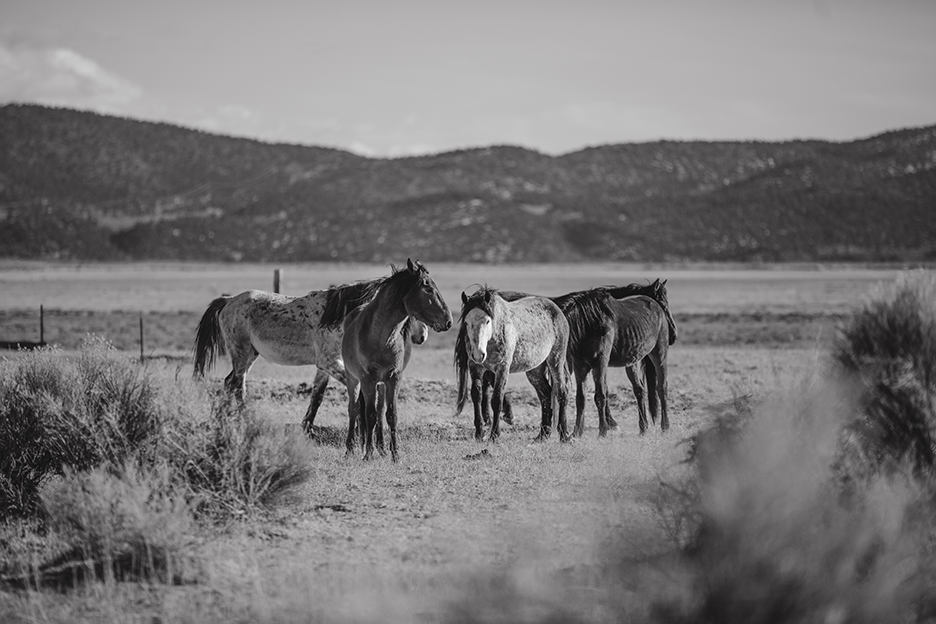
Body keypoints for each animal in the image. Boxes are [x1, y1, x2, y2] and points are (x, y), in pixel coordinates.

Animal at [191, 277, 428, 440]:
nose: (422, 336)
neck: (342, 316)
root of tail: (229, 300)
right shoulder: (329, 363)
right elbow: (358, 393)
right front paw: (361, 430)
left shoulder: (326, 367)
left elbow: (317, 397)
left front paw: (307, 429)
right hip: (242, 355)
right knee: (238, 387)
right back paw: (244, 422)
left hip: (249, 355)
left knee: (229, 383)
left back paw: (222, 422)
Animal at [335, 259, 452, 461]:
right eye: (428, 288)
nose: (449, 321)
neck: (382, 336)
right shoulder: (367, 379)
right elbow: (369, 415)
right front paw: (368, 454)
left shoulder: (394, 378)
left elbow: (391, 415)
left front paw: (395, 454)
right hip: (353, 379)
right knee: (354, 409)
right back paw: (351, 448)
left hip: (381, 385)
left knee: (379, 410)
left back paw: (381, 448)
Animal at [456, 286, 572, 443]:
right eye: (467, 322)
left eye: (487, 321)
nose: (479, 354)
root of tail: (556, 309)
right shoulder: (476, 367)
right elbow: (476, 396)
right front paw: (480, 433)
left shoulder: (502, 368)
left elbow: (497, 399)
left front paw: (494, 435)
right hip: (535, 370)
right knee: (545, 395)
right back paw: (542, 435)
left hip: (555, 360)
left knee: (561, 392)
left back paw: (564, 434)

_Exercise aim:_ For this answer, return word for word the lines from the first line of the records through the line containing "left elbow: (317, 397)". Omit the pictures.

_The answer:_
Body keypoints for each animal in the image. Boxes are [x1, y1, x2, y2] and points are (x, y), in pixel coordinates.

Animal at [191, 277, 428, 440]:
nose: (422, 336)
neck: (342, 316)
root of tail: (229, 300)
right shoulder: (329, 363)
right elbow: (358, 393)
right front paw: (361, 430)
left shoulder: (326, 367)
left elbow: (317, 397)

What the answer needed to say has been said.